EXERCISE DATA -

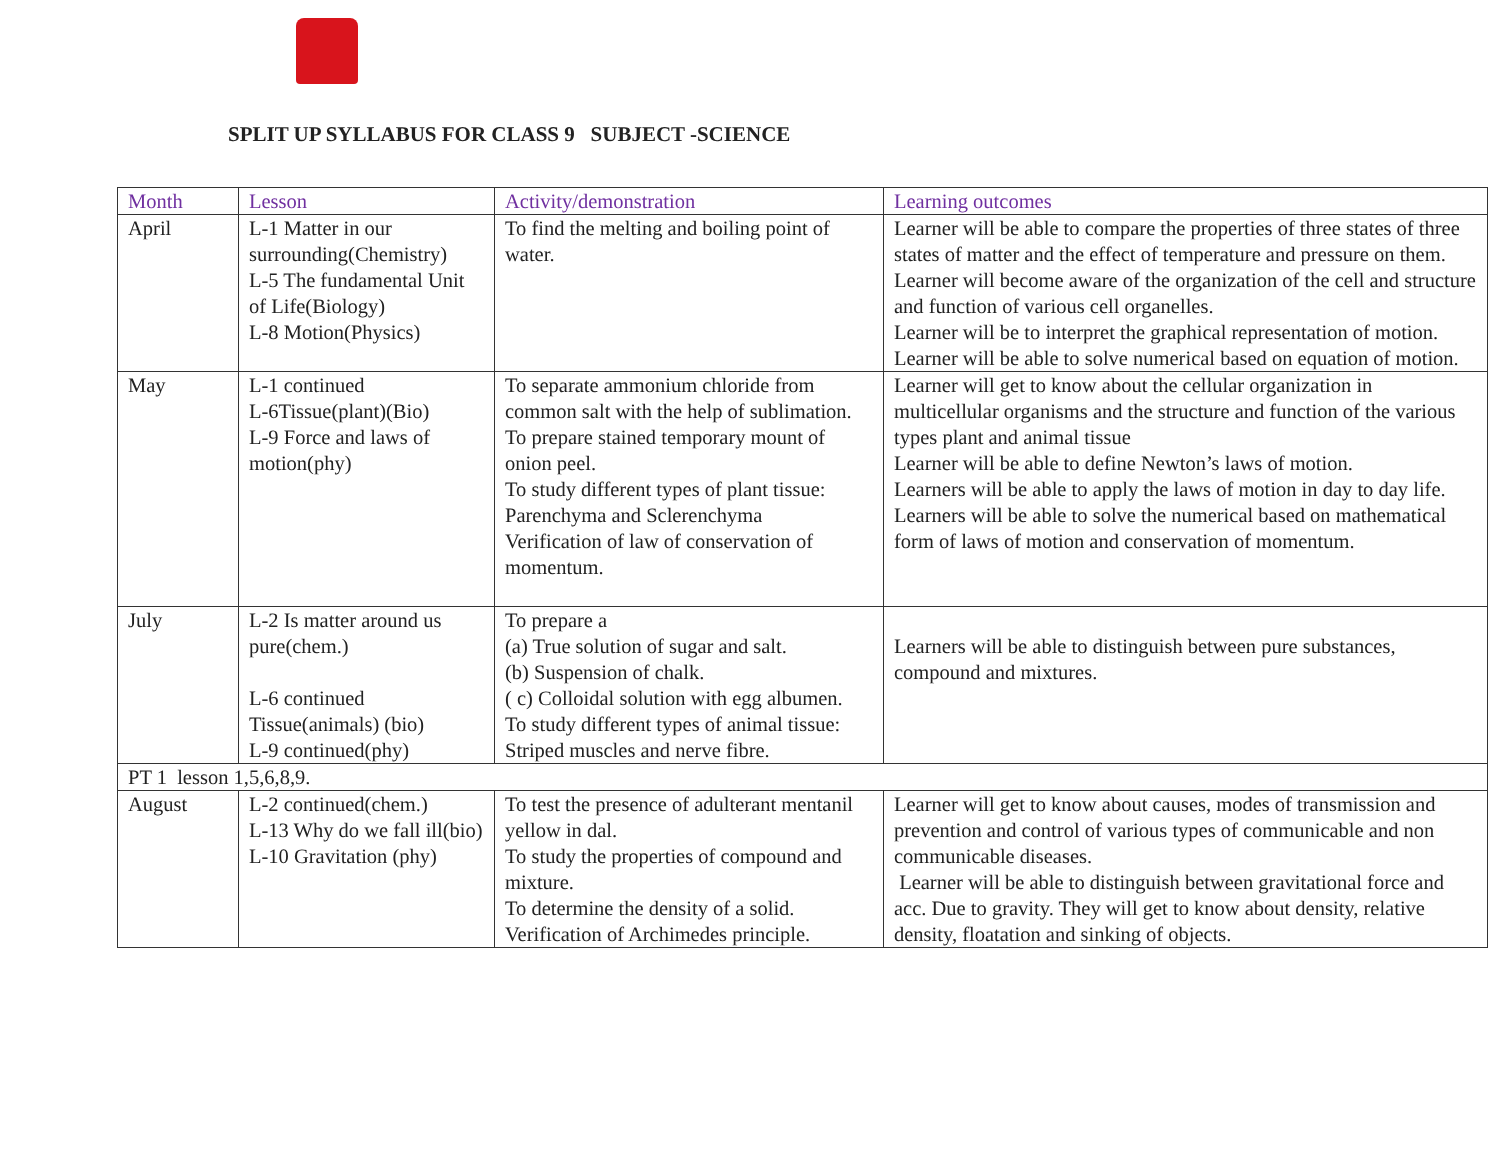SPLIT UP SYLLABUS FOR CLASS 9 SUBJECT -SCIENCE
| Month | Lesson | Activity/demonstration | Learning outcomes |
| --- | --- | --- | --- |
| April | L-1 Matter in our surrounding(Chemistry) L-5 The fundamental Unit of Life(Biology) L-8 Motion(Physics) | To find the melting and boiling point of water. | Learner will be able to compare the properties of three states of three states of matter and the effect of temperature and pressure on them. Learner will become aware of the organization of the cell and structure and function of various cell organelles. Learner will be to interpret the graphical representation of motion. Learner will be able to solve numerical based on equation of motion. |
| May | L-1 continued L-6Tissue(plant)(Bio) L-9 Force and laws of motion(phy) | To separate ammonium chloride from common salt with the help of sublimation. To prepare stained temporary mount of onion peel. To study different types of plant tissue: Parenchyma and Sclerenchyma Verification of law of conservation of momentum. | Learner will get to know about the cellular organization in multicellular organisms and the structure and function of the various types plant and animal tissue Learner will be able to define Newton’s laws of motion. Learners will be able to apply the laws of motion in day to day life. Learners will be able to solve the numerical based on mathematical form of laws of motion and conservation of momentum. |
| July | L-2 Is matter around us pure(chem.) L-6 continued Tissue(animals) (bio) L-9 continued(phy) | To prepare a (a) True solution of sugar and salt. (b) Suspension of chalk. ( c) Colloidal solution with egg albumen. To study different types of animal tissue: Striped muscles and nerve fibre. | Learners will be able to distinguish between pure substances, compound and mixtures. |
| PT 1 lesson 1,5,6,8,9. | | | |
| August | L-2 continued(chem.) L-13 Why do we fall ill(bio) L-10 Gravitation (phy) | To test the presence of adulterant mentanil yellow in dal. To study the properties of compound and mixture. To determine the density of a solid. Verification of Archimedes principle. | Learner will get to know about causes, modes of transmission and prevention and control of various types of communicable and non communicable diseases. Learner will be able to distinguish between gravitational force and acc. Due to gravity. They will get to know about density, relative density, floatation and sinking of objects. |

EXERCISE PROMPT -
For this exercise, print all of the entries exactly as they appear, but without pictures.

RESPONSE TO THE TASK -
SPLIT UP SYLLABUS FOR CLASS 9 SUBJECT -SCIENCE
| Month | Lesson | Activity/demonstration | Learning outcomes |
| --- | --- | --- | --- |
| April | L-1 Matter in our surrounding(Chemistry) L-5 The fundamental Unit of Life(Biology) L-8 Motion(Physics) | To find the melting and boiling point of water. | Learner will be able to compare the properties of three states of three states of matter and the effect of temperature and pressure on them. Learner will become aware of the organization of the cell and structure and function of various cell organelles. Learner will be to interpret the graphical representation of motion. Learner will be able to solve numerical based on equation of motion. |
| May | L-1 continued L-6Tissue(plant)(Bio) L-9 Force and laws of motion(phy) | To separate ammonium chloride from common salt with the help of sublimation. To prepare stained temporary mount of onion peel. To study different types of plant tissue: Parenchyma and Sclerenchyma Verification of law of conservation of momentum. | Learner will get to know about the cellular organization in multicellular organisms and the structure and function of the various types plant and animal tissue Learner will be able to define Newton’s laws of motion. Learners will be able to apply the laws of motion in day to day life. Learners will be able to solve the numerical based on mathematical form of laws of motion and conservation of momentum. |
| July | L-2 Is matter around us pure(chem.) L-6 continued Tissue(animals) (bio) L-9 continued(phy) | To prepare a (a) True solution of sugar and salt. (b) Suspension of chalk. ( c) Colloidal solution with egg albumen. To study different types of animal tissue: Striped muscles and nerve fibre. | Learners will be able to distinguish between pure substances, compound and mixtures. |
| PT 1 lesson 1,5,6,8,9. | | | |
| August | L-2 continued(chem.) L-13 Why do we fall ill(bio) L-10 Gravitation (phy) | To test the presence of adulterant mentanil yellow in dal. To study the properties of compound and mixture. To determine the density of a solid. Verification of Archimedes principle. | Learner will get to know about causes, modes of transmission and prevention and control of various types of communicable and non communicable diseases. Learner will be able to distinguish between gravitational force and acc. Due to gravity. They will get to know about density, relative density, floatation and sinking of objects. |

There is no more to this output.